As my position changed to more aero my seat changed also. Sounds like she's sitting pretty straight up. That puts most of her weight on her saddle. If she leans forward when climbing have her concentrate on keeping her saddle position and arch her back more if possible. 

Good luck


----------



## matfam (Jul 13, 2012)

Thanks, ladies...


----------



## love4himies (Jun 12, 2012)

Will your LBS allow you to try out different, higher end saddles before buying? I have yet to be happy with a saddle that has come with my bike. Also, when she climbs, have her concentrate on her peddle stroke, changing to an easier gear so she's not mashing, rather than bending forward. 

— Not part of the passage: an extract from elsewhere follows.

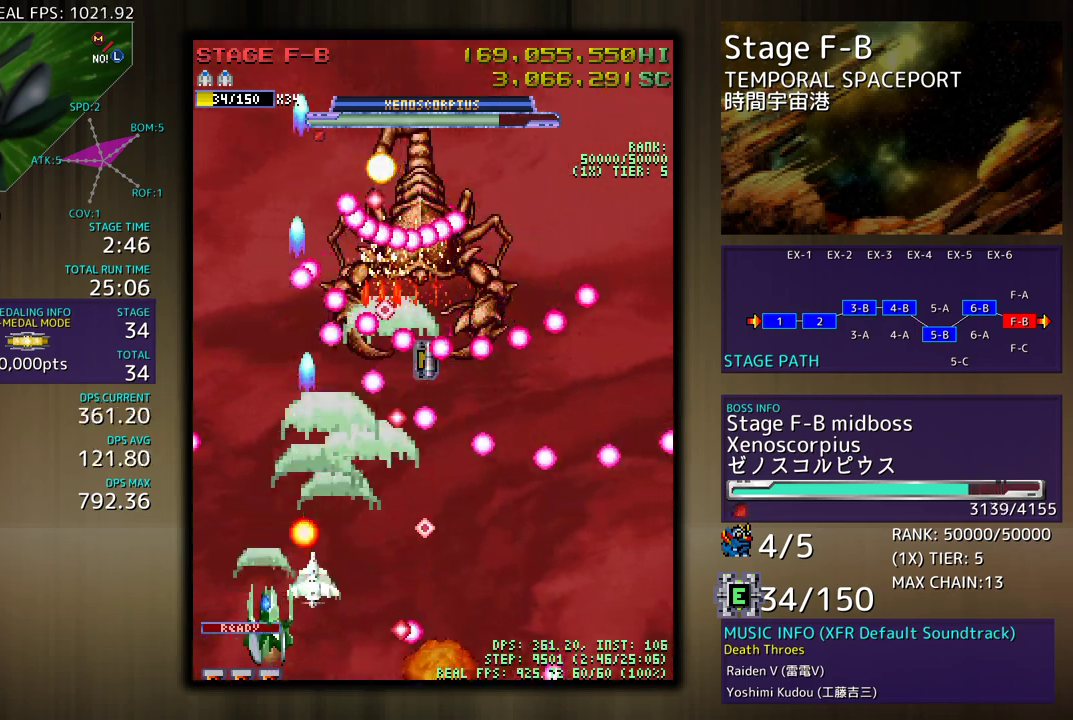
{"buttons": ["DPAD_DOWN", "DPAD_RIGHT"], "events": [[133, "DPAD_UP", "down"], [367, "DPAD_DOWN", "down"], [367, "DPAD_UP", "up"], [383, "DPAD_LEFT", "up"], [450, "DPAD_RIGHT", "down"]]}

Also, I find that compact, dense chamois, rather than bulky ones much easier on the more delicate areas.


----------



## il sogno (Jul 15, 2002)

Perhaps her saddle is not right for her.


----------



## dnice (Jul 12, 2012)

not a lady, but here are my thoughts just on what techniques may help on the climbs (if it is a matter of technique which perhaps can be corrected).

after cycling for a couple years relatively trouble free in flat illinois, i moved to colorado and was faced with hills. consistent, persistent, and often big hills. what i learned was that the natural tendency when faced with the exertion of climbing is to push down through the core, that plus leaning forward and grinding the gears puts a lot of stress on sensitve areas. so, of course, within a month i developed hemorrhoids, (not once, but twice). 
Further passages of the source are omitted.